Follow back, she thought. “Look at the fall.”
“Huh?”
“The bloodfall. The drop points change direction here, a 180 degree shift
. They don’t lead forward, they lead back.”
Peerce didn’t know what she was talking about. Lydia followed the line. “Jesus,” Peerce observed. “Fucker lost a lot of blood.”
“Don’t walk in it!” Lydia yelled. “Look, Peerce, this place is too small for both of us. Do me a favor and—”
Peerce didn’t need to be told. He sputtered and went back to the office, bitterly chewing a wad of tobacco.
Now we’re in business. She aimed the SL back on the blood. It went about fifteen feet to the stable charge’s office.

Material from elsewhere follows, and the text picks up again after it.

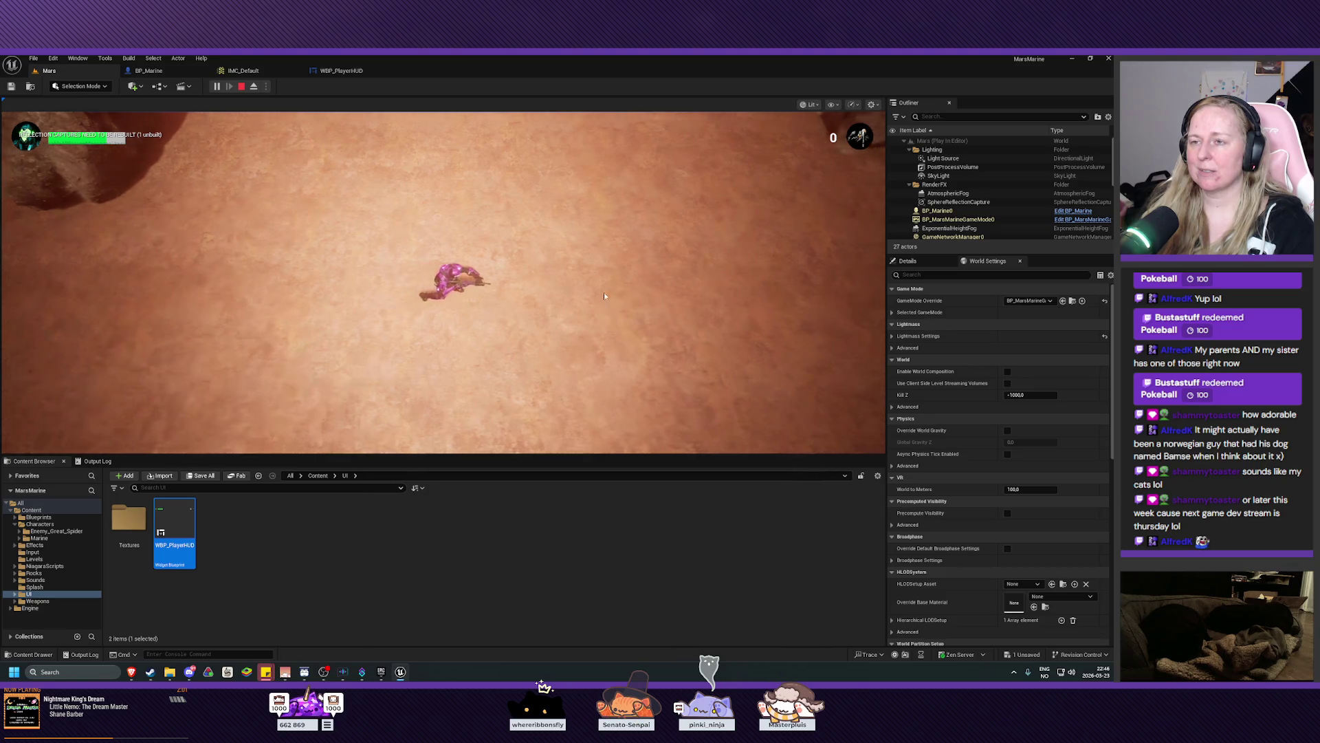
key("w")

The phone hung off the hook. A larger splash had coagulated on the floor. Lydia crouched down, thinking. She closed her eyes and tried to see the victim. Despite the wound, he’d made it back here.
Why? To use the phone.
What then? He hadn’t died here. Not enough blood.
So he left. He’d dressed his wound and he’d left.
Now where? Where would I go if I’d just been severely cut by an ax wielding maniac near the stable entrance?
The stable exit, dumb ass.
But what about the attacker, the axman? He’d still be in the aisle. Cut this bad, did the victim actually have the balls to go back out and fight?
Weapons.
Maybe he was strapped. If the victim was Sladder, maybe he had a gun. Some guards carried them, some didn’t. The security office would know; they had sign out sheets. The suspicion needled her.
She went back out, imagining herself in great pain. She fixed her SL beam, and there they were, like gold ingots at the baseboard. Bingo! she thought. There were six of them. .25s, maybe .32s. He popped six caps at the axman. Okay, okay. What then?
Escape.
She followed away from the empty cartridges. Where did he go now? She pictured a frantic, bleeding man stumbling along. Come on, come on. Show me.
The last swing door before the exit. Bingo! she thought again, but it was a pale thought. She’d been rooting for the bleeding man, for nothing. This was as far as he’d gotten.